The United States government has told airlines that previously stopped some categories of travellers from boarding planes to the country to start allowing them fly, according to U.S. media.
The instruction came hours after a federal judge temporarily blocked President Donald trump’s executive order banning citizens of some Muslim countries from entering the U.S.
However, the White House vowed late on Friday that it would challenge the “outrageous” ruling, saying it would seek a halt to the judge’s order and restore Mr. Trump’s “lawful and appropriate order”.
“The president’s order is intended to protect the homeland and he has the constitutional authority and responsibility to protect the American people,” the White House said.
The government was “arguing that we have to protect the U.S. from individuals from these countries, and here’s no support for that”, said James Robart, a judge of Federal District Court for Washington.
Though far-reaching, the ruling was temporary.
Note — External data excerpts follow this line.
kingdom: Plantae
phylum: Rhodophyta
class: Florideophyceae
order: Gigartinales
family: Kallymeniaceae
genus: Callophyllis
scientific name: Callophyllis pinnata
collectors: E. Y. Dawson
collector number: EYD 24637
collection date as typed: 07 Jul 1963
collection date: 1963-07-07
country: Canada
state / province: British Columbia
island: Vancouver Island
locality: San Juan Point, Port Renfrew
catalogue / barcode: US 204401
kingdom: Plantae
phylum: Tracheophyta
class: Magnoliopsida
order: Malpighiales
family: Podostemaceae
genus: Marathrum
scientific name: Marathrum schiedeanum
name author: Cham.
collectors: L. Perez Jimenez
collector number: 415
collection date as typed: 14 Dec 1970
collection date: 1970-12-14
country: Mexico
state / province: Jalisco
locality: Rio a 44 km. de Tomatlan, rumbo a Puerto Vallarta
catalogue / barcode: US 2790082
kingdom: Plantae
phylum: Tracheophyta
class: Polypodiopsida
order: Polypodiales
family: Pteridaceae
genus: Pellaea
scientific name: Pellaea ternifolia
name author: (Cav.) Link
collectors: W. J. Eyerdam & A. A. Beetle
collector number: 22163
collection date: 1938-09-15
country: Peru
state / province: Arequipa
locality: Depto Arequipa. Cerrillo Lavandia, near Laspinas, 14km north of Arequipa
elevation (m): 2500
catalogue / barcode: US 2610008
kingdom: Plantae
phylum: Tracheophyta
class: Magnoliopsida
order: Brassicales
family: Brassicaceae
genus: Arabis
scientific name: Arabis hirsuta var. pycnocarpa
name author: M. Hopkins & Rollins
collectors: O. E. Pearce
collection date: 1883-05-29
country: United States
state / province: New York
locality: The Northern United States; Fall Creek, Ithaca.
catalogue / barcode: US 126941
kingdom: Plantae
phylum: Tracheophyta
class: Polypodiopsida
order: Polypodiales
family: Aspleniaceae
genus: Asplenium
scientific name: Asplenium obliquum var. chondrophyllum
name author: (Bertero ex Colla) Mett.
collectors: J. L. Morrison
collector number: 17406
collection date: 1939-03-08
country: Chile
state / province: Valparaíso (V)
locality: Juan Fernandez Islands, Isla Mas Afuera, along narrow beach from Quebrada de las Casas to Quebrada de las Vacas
It will stay in place until the government is able to provide plausible arguments in support of its policy or obtain a stay of execution.
Mr. Robart’s order specifically targets two parts of Mr. trump’s order: its 90-day suspension of entry into the United States of people from the seven countries — Iran, Iraq, Libya, Somalia, Sudan, Syria and Yemen — and its limits on accepting refugees, including “any action that prioritizes the refugee claims of certain religious minorities,” the New York Times reported.
The government had argued that the order, which barred the admission of refugees for 120 days and indefinitely for Syrian refugees, was to allow it to evaluate the process for vetting refugees and other immigrants in order to safeguard the country against terrorism.
It added that after the temporary halt, persecuted religious minorities would be given preference. In fact, Mr. Trump disclosed in an interview that the United States would give Christians from those countries priority because they had suffered “more so than others.”
“What we’re seeing here is the courts standing up to the unconstitutional ban that President Trump imposed. There’s obviously more litigation to come, but this is truly good news for the many people both in this country and abroad who have been unfairly targeted on the basis of their religion by this ban,” Omar Jadwat, director of the Immigrants’ Rights Project at the A.C.L.U, told the New York Times.
The ruling rendered the decision of a Boston federal judge, Nathaniel Gorton, who ruled in a favour of the Trump administration few hours earlier moot.
The judge had declined to extend a temporary halt to the order in that jurisdiction.
Mr. Gorton, said that while the nation’s immigration history was a source of great pride and that the plaintiffs in that case — Iranian nationals who are academics — had compelling stories, “the public interest in safety and security in this ever more dangerous world is strong as well.”